Gay men will no longer be whipped in public in Indonesia

Gay sex in Indonesia will not be publicly punished with lashings anymore – but men will still receive the punishment behind closed doors.

Aceh, the only region of the secular country where Sharia law is in effect, will continue to conduct the barbaric practice, which saw two men caned 83 times last year for consensual sex. ?

Earlier this month, a gay man and transgender woman were arrested for ‘having gay sex,’ and face a similar punishment.

Two university students are also being detained before going on trial for having gay sex in Aceh.

The 21 and 24 year old were arrested on Thursday after vigilantes forced their way into a room where the men were allegedly having sex.

Marzuki, head of the Aceh Provincial Sharia Law Department, told local reporters that one of the men had allegedly confessed to the charges after residents handed over mobiles, condoms and a mattress as evidence.

The province was able to institute Sharia law after the government made the concession as part of a 2005 autonomy deal.

The agreement was created to end a bloody decades-long conflict between Muslim separatists and the military in which thousands died.

The current law allows for up to 100 lashes for so-called morality offences.

Journalists and adults will still be able to watch the canings, which will take place behind prison walls, according to AFP.

Andreas Harsono, Human Rights Watch’s Indonesia researcher, has said that the lashings mean “Aceh is leading the race to the bottom.”

And Aceh’s governor, Irwandi Yusuf, was clear in saying that the move had been taken to reduce criticism from foreign countries who object to inhumane punishments.

However, he blamed any opposition to the canings on anti-Islam sentiment.

“This (law) is to muffle protest… to muffle Islamophobia,” said the governor. “We don’t want Islamophobia to interfere with (Indonesia’s) foreign affairs.”

As the new law was passed, a demonstration was held outside the region’s government building – against holding the lashings away from the public.

One demonstrator, Tuwanku Muhammad, said: “If caning is done in prison… we’re sure there will be more Sharia violations in Aceh.
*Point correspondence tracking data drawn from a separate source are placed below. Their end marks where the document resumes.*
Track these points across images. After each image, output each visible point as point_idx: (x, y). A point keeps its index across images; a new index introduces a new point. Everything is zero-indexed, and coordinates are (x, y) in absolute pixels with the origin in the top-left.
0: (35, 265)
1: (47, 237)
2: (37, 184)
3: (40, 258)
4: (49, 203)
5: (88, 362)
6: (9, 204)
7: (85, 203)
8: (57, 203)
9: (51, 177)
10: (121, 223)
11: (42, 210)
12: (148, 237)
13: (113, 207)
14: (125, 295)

Even now, there are… violations.”

While homosexuality has never been illegal in Indonesia, attitudes towards LGBT people have become more extreme across the country in recent years despite a growing gay population.
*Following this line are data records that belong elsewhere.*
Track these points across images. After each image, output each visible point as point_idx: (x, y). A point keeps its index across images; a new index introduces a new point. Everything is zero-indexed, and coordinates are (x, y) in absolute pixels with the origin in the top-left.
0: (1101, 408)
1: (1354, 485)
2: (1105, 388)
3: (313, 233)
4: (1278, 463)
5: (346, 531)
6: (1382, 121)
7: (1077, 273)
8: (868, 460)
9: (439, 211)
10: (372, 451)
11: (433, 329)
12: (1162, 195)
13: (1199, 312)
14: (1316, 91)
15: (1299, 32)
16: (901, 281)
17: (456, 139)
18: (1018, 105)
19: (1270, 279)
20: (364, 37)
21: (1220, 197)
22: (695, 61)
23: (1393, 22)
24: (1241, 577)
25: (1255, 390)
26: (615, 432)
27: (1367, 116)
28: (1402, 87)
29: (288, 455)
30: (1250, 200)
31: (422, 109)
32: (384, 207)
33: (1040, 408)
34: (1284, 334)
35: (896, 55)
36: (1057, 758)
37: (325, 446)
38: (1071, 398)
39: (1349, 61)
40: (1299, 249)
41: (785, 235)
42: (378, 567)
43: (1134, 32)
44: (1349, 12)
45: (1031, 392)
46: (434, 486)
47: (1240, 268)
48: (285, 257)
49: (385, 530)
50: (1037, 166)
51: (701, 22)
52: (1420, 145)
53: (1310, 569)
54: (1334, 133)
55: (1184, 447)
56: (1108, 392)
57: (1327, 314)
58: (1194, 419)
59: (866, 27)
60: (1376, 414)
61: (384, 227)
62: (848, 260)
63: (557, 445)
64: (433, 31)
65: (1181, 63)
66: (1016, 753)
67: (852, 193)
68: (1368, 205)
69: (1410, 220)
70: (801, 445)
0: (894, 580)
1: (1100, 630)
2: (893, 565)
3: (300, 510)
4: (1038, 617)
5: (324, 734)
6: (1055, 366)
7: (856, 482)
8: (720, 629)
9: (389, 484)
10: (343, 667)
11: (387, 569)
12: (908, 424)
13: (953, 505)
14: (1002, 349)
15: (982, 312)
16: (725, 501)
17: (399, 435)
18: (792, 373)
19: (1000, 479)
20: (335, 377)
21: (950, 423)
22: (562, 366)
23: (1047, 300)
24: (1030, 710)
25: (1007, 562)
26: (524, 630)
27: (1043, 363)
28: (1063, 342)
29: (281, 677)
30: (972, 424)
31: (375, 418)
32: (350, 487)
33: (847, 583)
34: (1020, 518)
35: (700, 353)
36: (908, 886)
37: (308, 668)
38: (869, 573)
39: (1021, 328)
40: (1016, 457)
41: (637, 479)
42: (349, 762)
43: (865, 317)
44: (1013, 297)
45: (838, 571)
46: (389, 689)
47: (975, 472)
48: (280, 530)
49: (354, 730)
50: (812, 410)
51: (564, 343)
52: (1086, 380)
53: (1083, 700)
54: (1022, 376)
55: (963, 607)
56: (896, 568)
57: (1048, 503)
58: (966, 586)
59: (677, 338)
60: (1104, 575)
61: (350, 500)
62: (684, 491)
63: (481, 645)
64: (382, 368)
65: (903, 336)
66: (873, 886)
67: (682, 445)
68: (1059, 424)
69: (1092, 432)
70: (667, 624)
The Indonesian Psychiatrists Association classifies homosexuality, bisexuality and being transgender as illnesses.

There is also a growing movement in the country to ban gay sex.

A bill with the support of most of the country’s main political parties is making its way through the legislative process.
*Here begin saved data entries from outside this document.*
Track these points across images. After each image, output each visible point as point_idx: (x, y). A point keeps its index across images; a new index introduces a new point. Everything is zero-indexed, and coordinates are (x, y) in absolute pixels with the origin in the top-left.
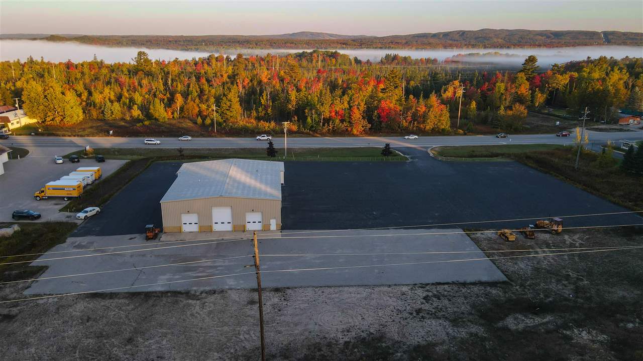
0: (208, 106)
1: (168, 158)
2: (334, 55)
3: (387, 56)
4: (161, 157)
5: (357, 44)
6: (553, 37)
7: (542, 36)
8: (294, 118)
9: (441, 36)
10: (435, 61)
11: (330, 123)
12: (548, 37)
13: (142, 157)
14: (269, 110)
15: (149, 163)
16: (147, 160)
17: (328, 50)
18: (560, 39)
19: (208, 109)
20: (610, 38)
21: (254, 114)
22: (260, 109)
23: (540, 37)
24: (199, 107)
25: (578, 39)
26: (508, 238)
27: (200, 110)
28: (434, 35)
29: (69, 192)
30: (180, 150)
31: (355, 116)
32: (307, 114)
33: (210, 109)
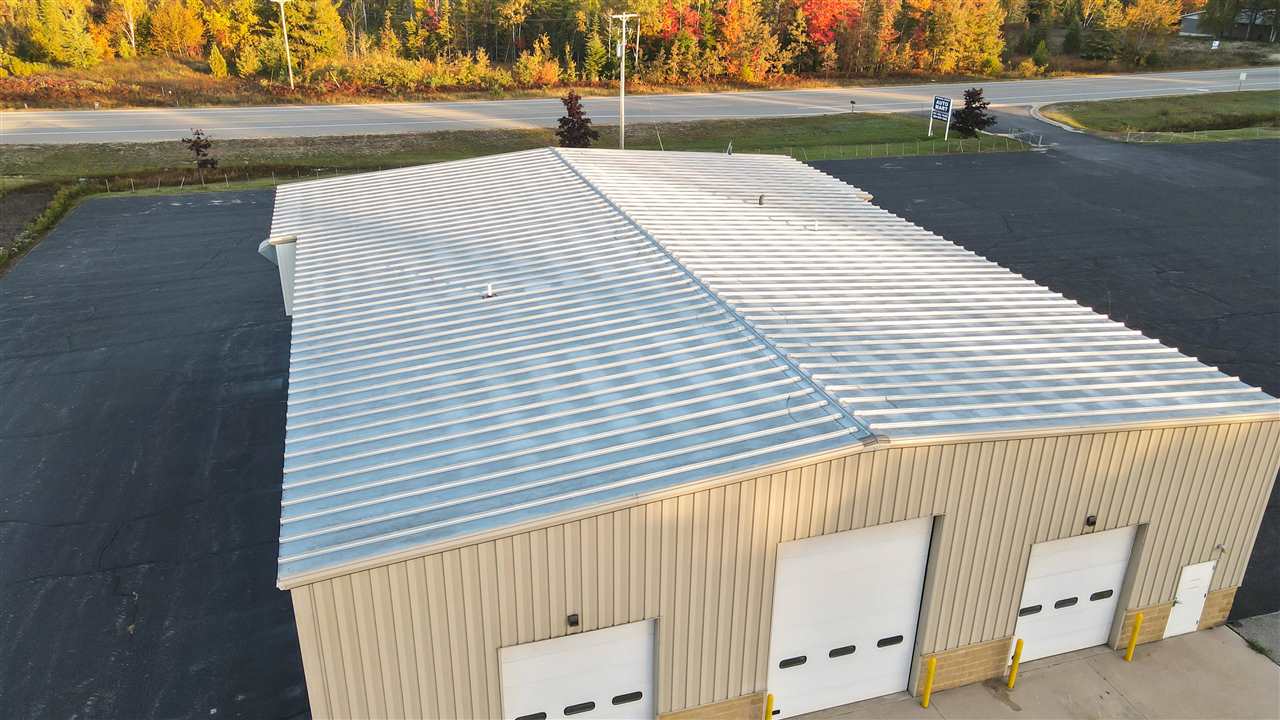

Amendments have been accepted by the House of Representatives, but the whole parliament must sign off on the bill before it makes its way to the president’s desk.

Harsono said that the new law “will create new discriminatory offences that do not exist in the current criminal code.

“It will slow down Indonesia’s efforts to develop their economy, society, knowledge [and] education … if law enforcement agencies are busy policing morality.

“It’s sounding like the Acehnese Sharia code,” he added.